> _INFORMATION GIVEN_:

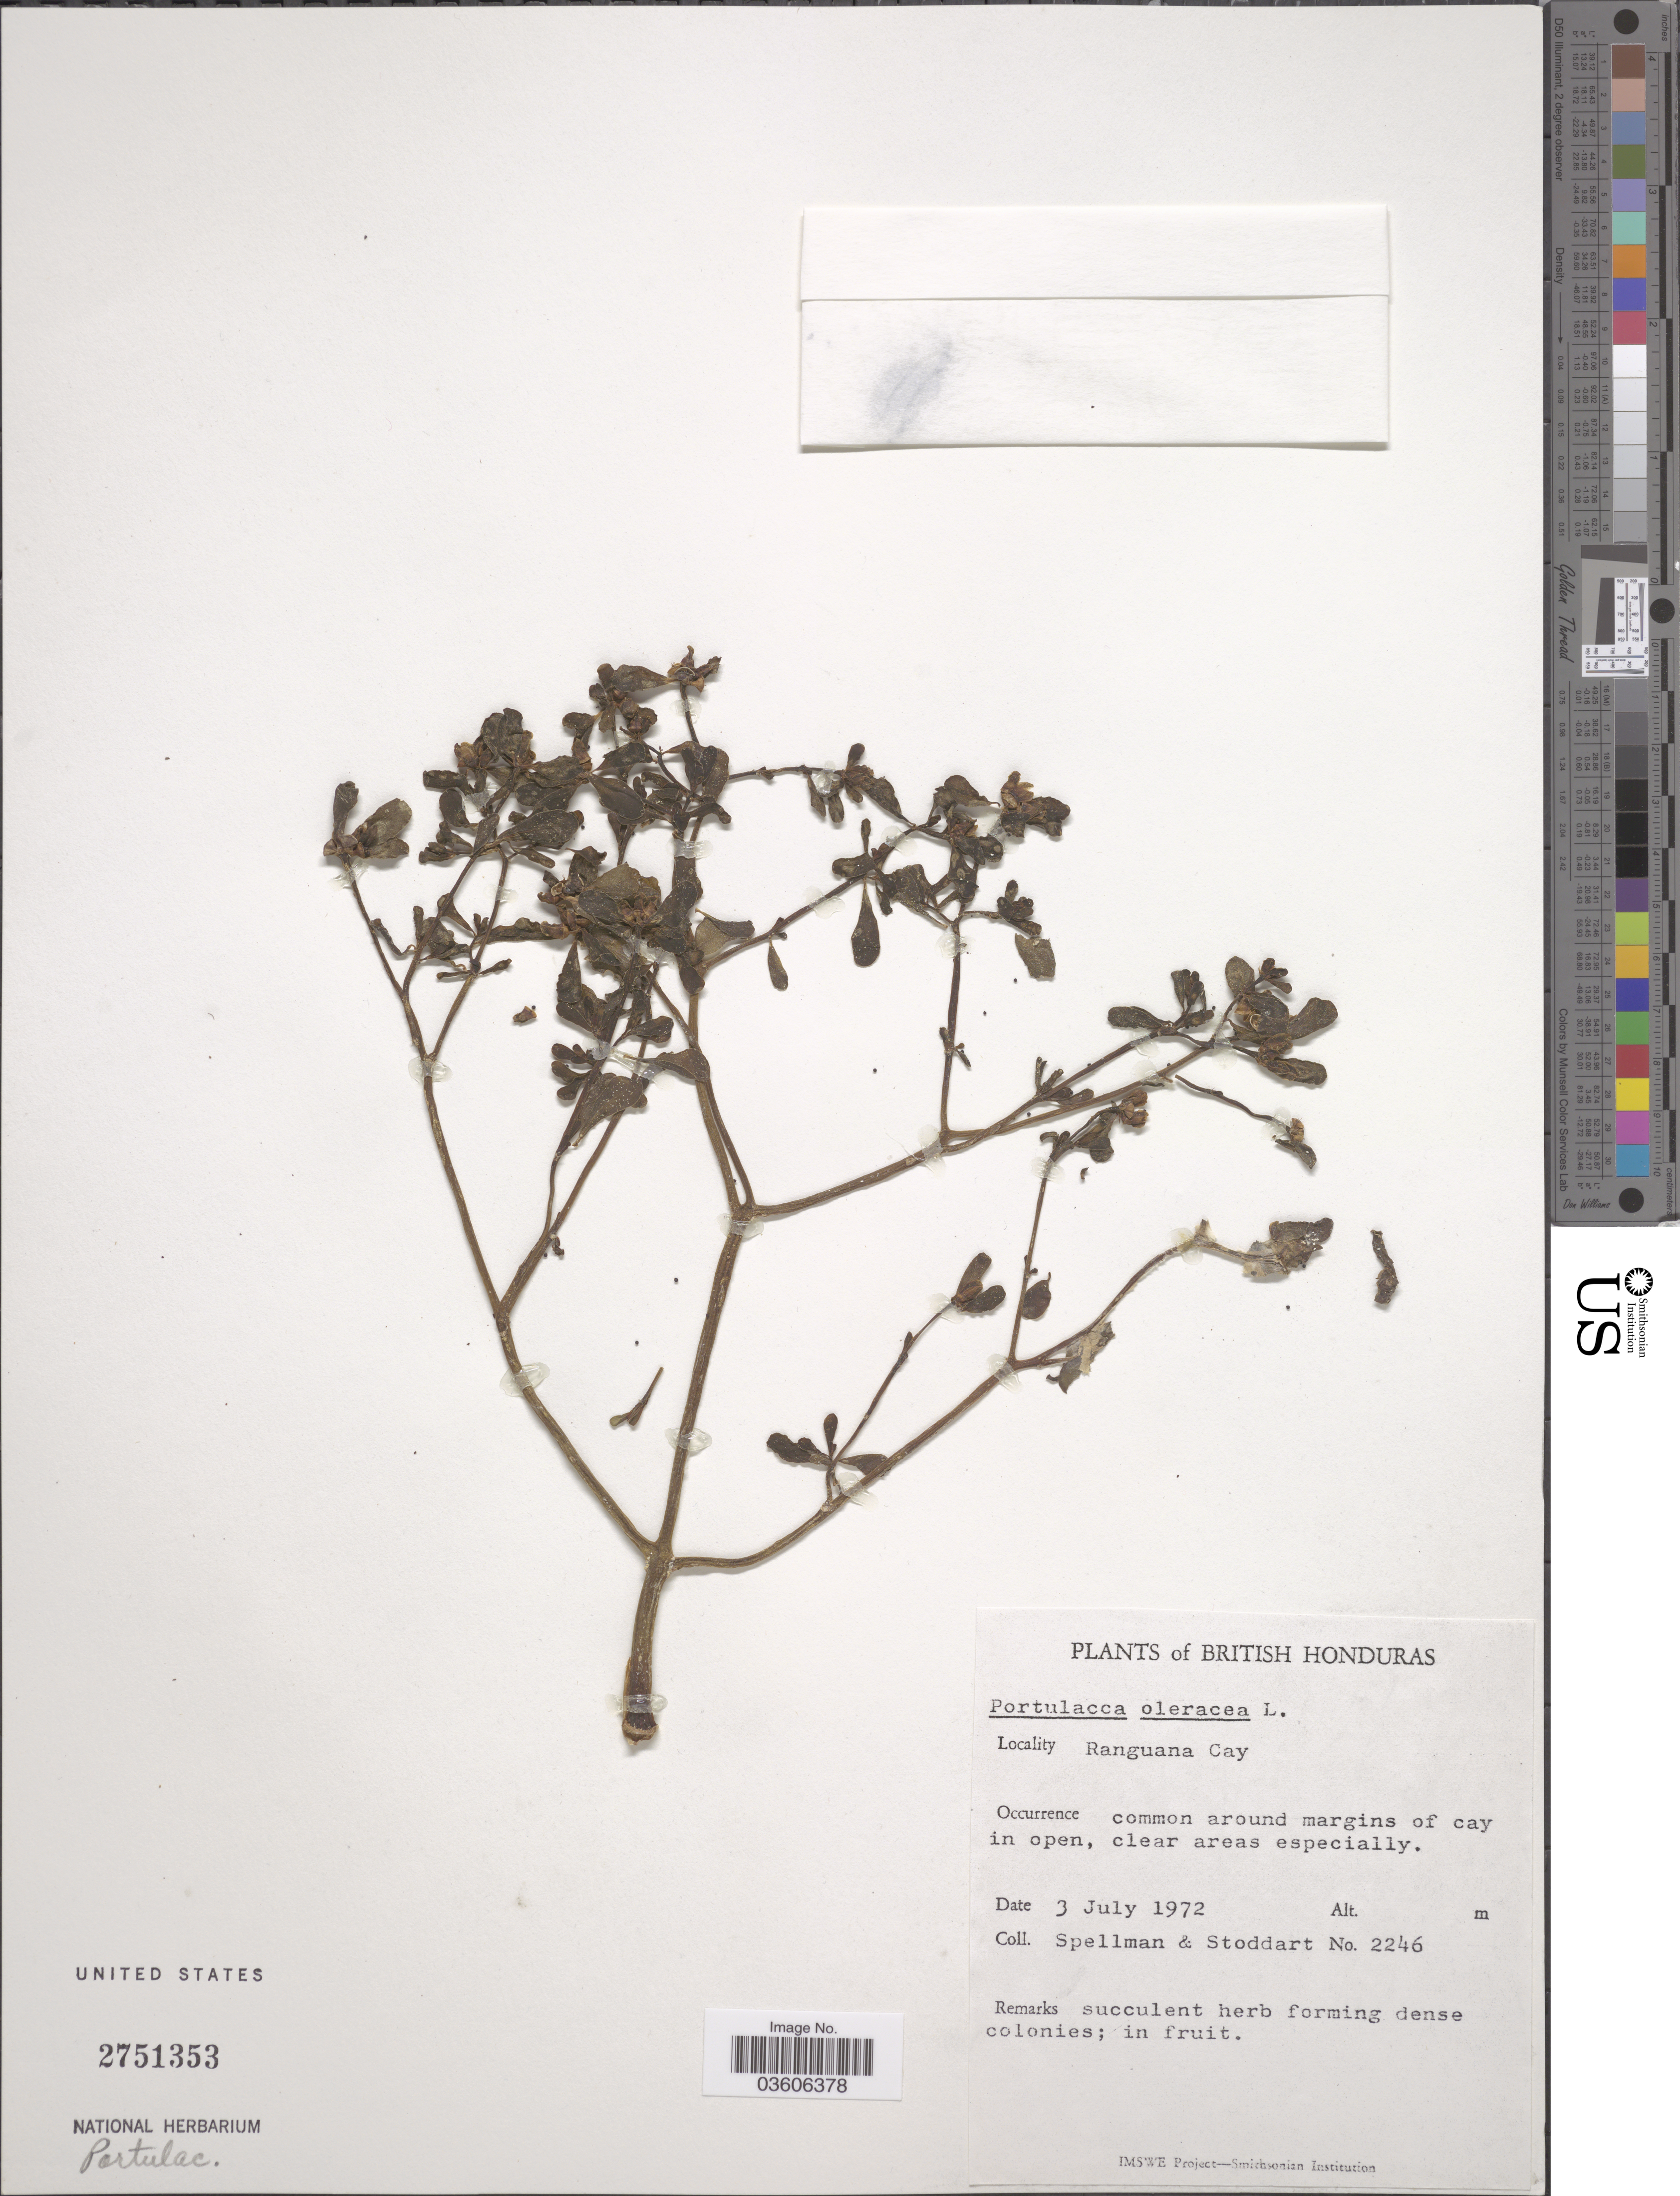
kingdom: Plantae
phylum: Tracheophyta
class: Magnoliopsida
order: Caryophyllales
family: Portulacaceae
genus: Portulaca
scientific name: Portulaca oleracea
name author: L.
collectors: Spellman, -- & -. Stoddart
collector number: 2246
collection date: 1972-07-03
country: Belize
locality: British Honduras. Ranguana Cay.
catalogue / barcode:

> _OBJECTIVE_: Can you reproduce word for word the part of the listing that opens with the line containing "order: Caryophyllales" and continues through the end of the listing, including both of those ends?

> _TASK RESPONSE_:
order: Caryophyllales
family: Portulacaceae
genus: Portulaca
scientific name: Portulaca oleracea
name author: L.
collectors: Spellman, -- & -. Stoddart
collector number: 2246
collection date: 1972-07-03
country: Belize
locality: British Honduras. Ranguana Cay.
catalogue / barcode:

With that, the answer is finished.